[TEXT SHOWN]:
----
How would a British-ruled U.S. have dealt with slavery?

CaliGuy

Banned
Didn’t the British abolish slavery around 1808? The cotton gin would not have been around yet and the Southern plantation owners would not have had the political power they enjoyed after 1830. In OTL, many slaves were getting freed before 1800. So yes, slavery would have been abolished in British North America.
The cotton gin was invented in 1793, though.
 
Would the British government be willing to purchase the freedom of slaves in the Southern U.S. in this TL?



Wasn't the amount of say that the colonies had in determining British policy almost zero due to their lack of representation in the British Parliament during this time, though?



Because Britain won the American Revolutionary War.



Out of curiosity--why exactly didn't Britain try making such a deal (freedom in exchange for joining the British military) with the slaves in the U.S. during the Revolutionary War in our TL?
Did they win by compromising or through simple brute force?
----
[GOAL 1]:
Does each statement agree with the forum thread on slavery in a British-ruled U.S.? Answer yes or no and quote the deciding words.
(a) The cotton gin was invented in 1793.
(b) In our timeline, no slaves were freed before 1800.
(c) The colonies had strong representation in the British Parliament.
[GOAL 2]:
In the forum thread, why does the first post conclude that slavery would have been abolished in British North America? Answer in one to three sentences.
[GOAL 3]:
Answer these questions from the forum thread.
(a) According to the first post, after what year did Southern plantation owners enjoy political power?
(b) What deal does one post ask about Britain offering slaves during the Revolutionary War?
(c) Which side won the American Revolutionary War in this timeline, according to the thread?
The entries after the forum thread are separate material and unrelated to it.

[Lines of data]:
----
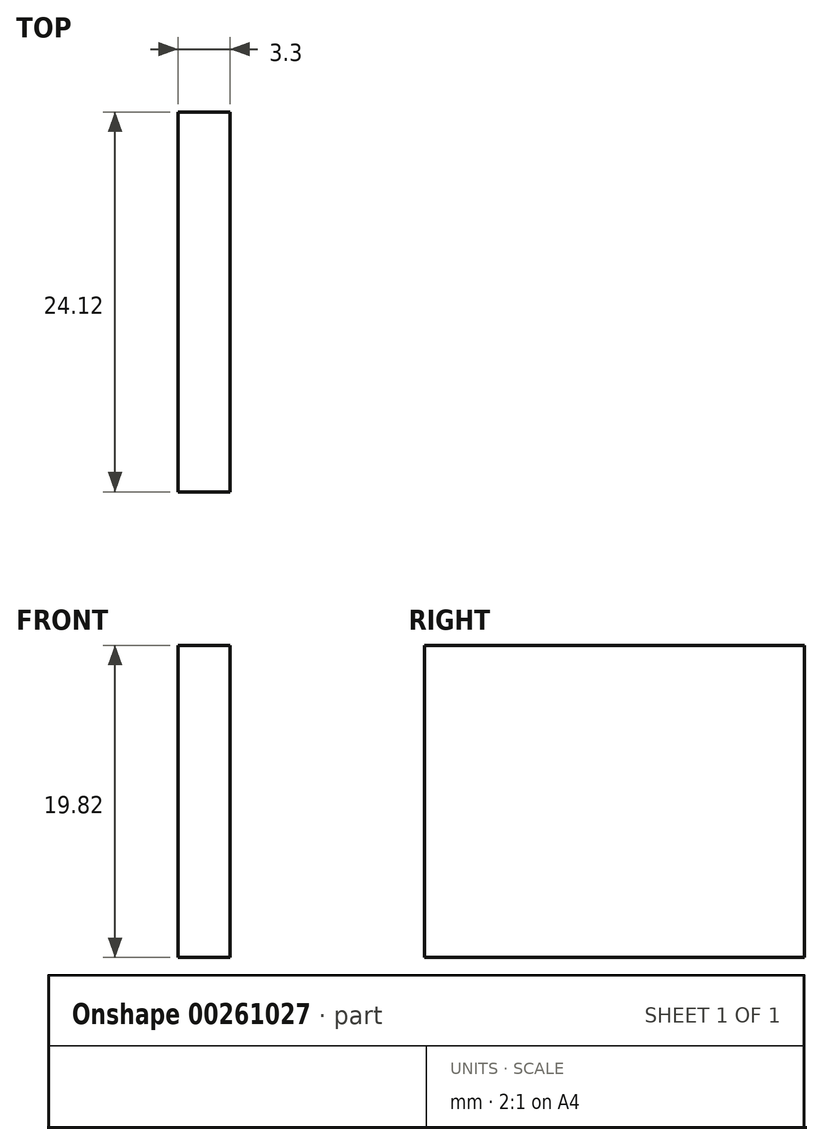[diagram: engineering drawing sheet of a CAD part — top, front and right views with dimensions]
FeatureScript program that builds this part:
annotation { "Feature Type Name" : "Feature", "Feature Type Description" : "" }
export const myFeature = defineFeature(function(context is Context, id is Id, definition is map)
    precondition{}
    {
        {
            var Q0;
            Q0=qCreatedBy(makeId("Right.planeOp"),FACE);
            var sketch = newSketch(context, id + "F0", { "sketchPlane" : qUnion([Q0])});
            skLineSegment(sketch, "E0.bottom", {"start": v(12.07, 9.9) * mm, "end": v(-12.07, 9.9) * mm});
            skLineSegment(sketch, "E0.top", {"start": v(12.07, -9.9) * mm, "end": v(-12.07, -9.9) * mm});
            skLineSegment(sketch, "E0.left", {"start": v(12.07, 9.9) * mm, "end": v(12.07, -9.9) * mm});
            skLineSegment(sketch, "E0.right", {"start": v(-12.07, 9.9) * mm, "end": v(-12.07, -9.9) * mm});
            skPoint(sketch, "E0.middle", {"position": v(0, 0) * mm});
            skSolve(sketch);
        }
        {
            var Q0;
            Q0 = qSketchRegion(id + "F0", true);
            extrude(context, id + "F1", {"entities" : qUnion([Q0]), "depth" : 3.3 * mm});
        }
    });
----
[EXPECTED ANSWER 1]:
(a) Yes: "The cotton gin was invented in 1793, though."
(b) No: "In OTL, many slaves were getting freed before 1800."
(c) No: "due to their lack of representation in the British Parliament during this time"

[EXPECTED ANSWER 2]:
The post says the British abolished slavery around 1808, when the cotton gin would not yet have been around. It adds that Southern plantation owners would not have had the political power they enjoyed after 1830, and that in our timeline many slaves were already being freed before 1800.

[EXPECTED ANSWER 3]:
(a) 1830
(b) Freedom in exchange for joining the British military
(c) Britain